Travel Journal

27 July 2005

Beijing

Filed under: — Friso @ 21:53

Due to budget considerations, I had booked a seat instead of a bed on the train departing from Shanghai, and I would later regret this, as I hardly slept during the 14-hour train journey to China’s enormous capital.

After arriving in the capital in the morning, I quickly located a nice guesthouse in what is perhaps Beijing’s most atmospheric quarter of Qianmen, with its little alleys known as hutongs. The area has the intimacy of a village, even the sounds of the busy city all around it are reduced to a barely audible hum. The residents take advantage of the warm summer evenings and sit outside their houses, chatting to their neighbours, playing games, and as you walk past the small family restaurants, you smell the many different perfumes of delicious food. In the mornings, the appeal is somewhat less, with the locals performing their disgusting spitting rituals, and you try not to slip on the small pools of phlegm found everywhere on the streets.

As there were so many sights to explore in this city, with their historical, cultural or artistical importance, I allowed myself a full week to see as much as I could. My first stop was Tian’anmen Square, with its long and controversial history. The enormous square is surrounded by a fence, and there are guards standing on platforms, guarding every entrance to the square. To the south is the large Qianmen Gate, to the north Tian’anmen Gate with the famous picture of Mao Zedong, facing his mausoleum in the centre of the square. As you walk past the mausoleum, nearly half of the west side of the square is taken up by the enormous Great Hall of the People, home of the National People’s Congress.

Past Tian’anmen Gate lies the Imperial Palace, known as the Forbidden City, home to 24 emperors during five centuries of imperial rule. As everything in Beijing, past and present, seems to have been conceived and built on a grand scale, so was this Palace, a vast complex, and although a lot of the hundreds of buildings inside were unfortunately undergoing renovations in perparation for the Olympic Games to be held in Beijing in 2008, there was still so much to explore. As you enter the south entrance, you find yourself humbled by the sight of the Wumen, or Meridian Gate. The designation “Gate” doesn’t do it justice, for it is a huge building, from which the emperor would instruct his courts or inspect his army in times of war. Behind three of these gates, divided by large squares, there are several elaborately decorated ceremonial halls, before you get to the Inner City, a maze of corridors with the famous red walls. There are beautiful gates with at times a screen directly behind them, sometimes decorated with murals or Chinese characters. As you walk around these screens, you find yourself in a courtyard, and look out over living quarters of the emperor, the empress, the concubines or the eunuchs.
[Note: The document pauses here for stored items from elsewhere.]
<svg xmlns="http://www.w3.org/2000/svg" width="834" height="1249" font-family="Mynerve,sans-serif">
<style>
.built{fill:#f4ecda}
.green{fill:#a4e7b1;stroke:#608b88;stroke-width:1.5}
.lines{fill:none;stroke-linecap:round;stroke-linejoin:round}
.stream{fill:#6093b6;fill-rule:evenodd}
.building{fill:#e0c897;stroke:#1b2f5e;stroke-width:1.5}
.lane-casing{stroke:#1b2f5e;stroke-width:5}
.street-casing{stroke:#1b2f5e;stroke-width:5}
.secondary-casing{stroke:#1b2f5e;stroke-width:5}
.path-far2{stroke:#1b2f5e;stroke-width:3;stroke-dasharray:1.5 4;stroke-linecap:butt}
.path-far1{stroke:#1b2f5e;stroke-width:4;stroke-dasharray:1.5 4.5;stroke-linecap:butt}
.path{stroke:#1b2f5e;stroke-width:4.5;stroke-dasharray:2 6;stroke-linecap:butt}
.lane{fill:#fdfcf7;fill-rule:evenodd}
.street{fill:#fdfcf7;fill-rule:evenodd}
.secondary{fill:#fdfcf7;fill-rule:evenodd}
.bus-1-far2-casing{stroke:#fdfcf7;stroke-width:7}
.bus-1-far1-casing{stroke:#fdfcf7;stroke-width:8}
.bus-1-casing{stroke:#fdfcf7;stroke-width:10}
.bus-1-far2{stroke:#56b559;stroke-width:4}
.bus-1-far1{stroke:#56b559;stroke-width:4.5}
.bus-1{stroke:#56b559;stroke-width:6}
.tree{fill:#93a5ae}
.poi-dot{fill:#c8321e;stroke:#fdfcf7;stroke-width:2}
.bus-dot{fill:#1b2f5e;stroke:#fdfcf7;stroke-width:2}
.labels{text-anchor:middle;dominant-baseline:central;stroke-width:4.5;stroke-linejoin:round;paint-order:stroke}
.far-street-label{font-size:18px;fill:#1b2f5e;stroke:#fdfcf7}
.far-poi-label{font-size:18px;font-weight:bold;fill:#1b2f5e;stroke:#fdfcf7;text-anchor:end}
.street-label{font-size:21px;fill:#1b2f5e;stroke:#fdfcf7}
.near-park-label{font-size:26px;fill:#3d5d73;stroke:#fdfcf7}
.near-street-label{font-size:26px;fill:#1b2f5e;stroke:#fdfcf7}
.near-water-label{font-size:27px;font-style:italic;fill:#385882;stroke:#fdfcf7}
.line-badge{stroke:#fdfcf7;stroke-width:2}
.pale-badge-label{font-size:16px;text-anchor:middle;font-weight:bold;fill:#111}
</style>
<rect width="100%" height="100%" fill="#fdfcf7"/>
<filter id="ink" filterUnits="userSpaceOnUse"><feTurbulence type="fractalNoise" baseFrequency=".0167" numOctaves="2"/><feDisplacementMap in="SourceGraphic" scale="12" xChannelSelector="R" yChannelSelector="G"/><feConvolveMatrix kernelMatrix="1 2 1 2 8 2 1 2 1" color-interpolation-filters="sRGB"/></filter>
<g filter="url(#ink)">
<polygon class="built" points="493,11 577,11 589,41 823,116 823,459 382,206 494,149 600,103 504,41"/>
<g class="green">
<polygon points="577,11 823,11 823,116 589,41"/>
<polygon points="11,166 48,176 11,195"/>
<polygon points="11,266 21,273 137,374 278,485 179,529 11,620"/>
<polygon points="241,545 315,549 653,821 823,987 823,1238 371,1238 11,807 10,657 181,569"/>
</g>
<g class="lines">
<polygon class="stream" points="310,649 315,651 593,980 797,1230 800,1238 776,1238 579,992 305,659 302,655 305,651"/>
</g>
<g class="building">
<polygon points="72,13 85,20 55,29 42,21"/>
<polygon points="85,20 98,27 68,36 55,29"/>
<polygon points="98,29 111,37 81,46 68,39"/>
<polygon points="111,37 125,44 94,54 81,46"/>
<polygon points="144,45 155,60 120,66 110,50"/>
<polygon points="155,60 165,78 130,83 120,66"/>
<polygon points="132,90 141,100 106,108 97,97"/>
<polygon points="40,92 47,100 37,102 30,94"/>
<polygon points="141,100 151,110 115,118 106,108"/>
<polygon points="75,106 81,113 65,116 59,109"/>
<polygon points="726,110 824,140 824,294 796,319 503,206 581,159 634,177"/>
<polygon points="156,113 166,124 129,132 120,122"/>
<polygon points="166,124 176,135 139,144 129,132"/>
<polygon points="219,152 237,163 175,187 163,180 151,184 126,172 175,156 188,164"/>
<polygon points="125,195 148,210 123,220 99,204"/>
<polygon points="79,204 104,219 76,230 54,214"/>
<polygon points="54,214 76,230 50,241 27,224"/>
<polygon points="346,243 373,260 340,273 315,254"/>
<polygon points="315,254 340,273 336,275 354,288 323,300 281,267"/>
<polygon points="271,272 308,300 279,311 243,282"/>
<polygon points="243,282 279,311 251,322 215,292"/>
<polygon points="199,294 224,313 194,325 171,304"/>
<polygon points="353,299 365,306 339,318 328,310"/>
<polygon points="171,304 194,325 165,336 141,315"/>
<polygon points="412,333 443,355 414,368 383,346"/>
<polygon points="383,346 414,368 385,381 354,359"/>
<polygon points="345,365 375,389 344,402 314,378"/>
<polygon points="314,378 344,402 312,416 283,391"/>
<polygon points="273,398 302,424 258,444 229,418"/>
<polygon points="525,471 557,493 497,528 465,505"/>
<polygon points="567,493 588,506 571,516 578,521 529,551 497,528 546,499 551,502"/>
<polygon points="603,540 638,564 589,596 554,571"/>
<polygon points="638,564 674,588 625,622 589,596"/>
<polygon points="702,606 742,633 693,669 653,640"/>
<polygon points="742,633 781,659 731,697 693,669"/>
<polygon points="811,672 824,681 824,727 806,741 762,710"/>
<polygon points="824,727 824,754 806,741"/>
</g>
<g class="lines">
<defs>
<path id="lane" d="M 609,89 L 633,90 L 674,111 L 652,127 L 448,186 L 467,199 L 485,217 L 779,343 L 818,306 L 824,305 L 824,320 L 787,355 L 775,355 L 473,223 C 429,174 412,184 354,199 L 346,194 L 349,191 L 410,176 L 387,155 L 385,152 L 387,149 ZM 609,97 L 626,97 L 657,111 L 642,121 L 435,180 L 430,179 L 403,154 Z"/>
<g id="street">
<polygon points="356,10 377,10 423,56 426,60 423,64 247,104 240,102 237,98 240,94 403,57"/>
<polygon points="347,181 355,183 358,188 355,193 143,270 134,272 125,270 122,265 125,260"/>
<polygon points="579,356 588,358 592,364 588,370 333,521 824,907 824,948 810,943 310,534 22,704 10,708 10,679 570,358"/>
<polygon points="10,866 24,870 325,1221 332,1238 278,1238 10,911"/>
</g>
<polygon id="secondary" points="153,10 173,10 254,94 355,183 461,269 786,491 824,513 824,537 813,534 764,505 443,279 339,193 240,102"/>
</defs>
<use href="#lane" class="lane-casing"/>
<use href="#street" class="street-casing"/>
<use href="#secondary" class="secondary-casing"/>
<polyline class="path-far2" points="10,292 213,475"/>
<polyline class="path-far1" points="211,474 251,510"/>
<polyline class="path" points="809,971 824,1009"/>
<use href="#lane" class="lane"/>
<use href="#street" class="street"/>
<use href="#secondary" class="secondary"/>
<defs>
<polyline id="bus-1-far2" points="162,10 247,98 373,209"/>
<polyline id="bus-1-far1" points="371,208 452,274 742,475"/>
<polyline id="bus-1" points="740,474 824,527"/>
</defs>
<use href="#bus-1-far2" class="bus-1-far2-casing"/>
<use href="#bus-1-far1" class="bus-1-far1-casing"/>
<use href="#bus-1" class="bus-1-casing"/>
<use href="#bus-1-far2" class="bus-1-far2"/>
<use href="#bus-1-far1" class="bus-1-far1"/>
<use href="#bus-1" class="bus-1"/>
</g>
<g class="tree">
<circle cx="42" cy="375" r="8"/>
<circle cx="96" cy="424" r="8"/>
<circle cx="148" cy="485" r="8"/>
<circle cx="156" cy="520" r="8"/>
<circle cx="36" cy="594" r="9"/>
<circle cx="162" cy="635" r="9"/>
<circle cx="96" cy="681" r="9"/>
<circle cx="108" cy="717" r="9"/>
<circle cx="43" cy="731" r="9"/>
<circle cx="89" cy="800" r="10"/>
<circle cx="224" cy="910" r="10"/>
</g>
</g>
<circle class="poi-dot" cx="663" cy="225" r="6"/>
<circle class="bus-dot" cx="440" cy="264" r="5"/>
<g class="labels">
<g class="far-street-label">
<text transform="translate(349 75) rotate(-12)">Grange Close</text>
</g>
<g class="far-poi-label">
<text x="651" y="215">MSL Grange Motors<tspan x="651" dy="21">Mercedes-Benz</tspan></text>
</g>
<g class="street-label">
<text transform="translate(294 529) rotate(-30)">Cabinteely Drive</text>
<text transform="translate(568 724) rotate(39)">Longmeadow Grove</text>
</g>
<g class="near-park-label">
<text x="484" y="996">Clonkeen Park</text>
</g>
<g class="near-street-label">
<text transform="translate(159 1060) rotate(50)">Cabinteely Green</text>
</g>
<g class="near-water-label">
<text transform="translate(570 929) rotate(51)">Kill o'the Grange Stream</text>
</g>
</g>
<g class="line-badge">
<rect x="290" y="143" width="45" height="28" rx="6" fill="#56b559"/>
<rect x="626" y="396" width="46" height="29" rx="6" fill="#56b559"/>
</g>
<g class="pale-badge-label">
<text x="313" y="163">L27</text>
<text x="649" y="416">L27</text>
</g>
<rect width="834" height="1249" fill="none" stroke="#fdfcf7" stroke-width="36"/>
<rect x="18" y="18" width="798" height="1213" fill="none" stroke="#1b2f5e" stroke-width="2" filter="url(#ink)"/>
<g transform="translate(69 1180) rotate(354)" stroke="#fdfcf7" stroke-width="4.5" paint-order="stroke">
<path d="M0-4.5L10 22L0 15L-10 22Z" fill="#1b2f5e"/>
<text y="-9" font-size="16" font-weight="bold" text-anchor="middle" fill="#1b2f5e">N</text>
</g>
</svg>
Some of the buildings now have exhibitions in them, collections of artifacts or imperial possessions. In some courtyards, there are statues of animals for their symbolic power. At the north side of the Inner City is the Imperial Garden, which, after hours of walking, is a nice place to rest for a while, and admire the flowers, rock gardens, pavillions. After having left the Forbidden City through its north entrance, I crossed the street and climbed to the top of the hill of Jingshan Park, where I was rewarded with a beautiful view of the Forbidden City and the rest of Beijing. Unfortunately, due to the air pollution, most of the city is shrouded in a permanent layer or smog, resulting in a very hazy view.

There are so many interesting sites in and around Beijing that it would take too much time to describe them all here, but one of the nicest places must be the Yiheyuan, or Summer Palace, located in the northwest of the city. Its collection of stunning Imperial houses, halls, temples and covered walkways with beautiful murals, together with a large lake, makes for a pleasant retreat from the busy streets of Beijing.

Later in the week, I visited one of China’s most famous of objects, The Great Wall. A couple of hours north of the capital, I walked on a reconstructed section of the Wall, and admired the views of the Wall snaking around on the top of the hills as far as the eye could see, while gasping for breath from the steep climb.

As my week in Beijing was coming to an end, I had decided to go to the nearby town of Datong, and went to the central railway station to get a ticket. Due to the sheer number of people, and an astonishing lack of social etiquette, this can actually resemble a nightmare. At the station, all of the 30 or so ticket windows were open, and each had a queue of around 20 people, waiting to buy a ticket. As you stand in line, waiting for your turn, there are dozens of people simply ignoring the queue as they head straight for the ticket window. In many of the Western countries, this would cause an uproar in the queue, but here, nobody tells them to get in line. And then there are the attendants behind the windows, at times downright rude to the customers who have been waiting for half an hour to get their ticket.

Getting on the train, which I did at the biggest railway station I’ve ever seen in my life, the gigantic Beijing Xi Zhan (West Station) is a game of push and shove, with a dozen people trying to get through a single door at the same time, and at times trying to climb over people in the carriages to get to their designated seats. But once the train was underway, this all was soon forgotten, as I watched the beautiful landscape outside Beijing, of lush mountains and valleys with lakes and rivers.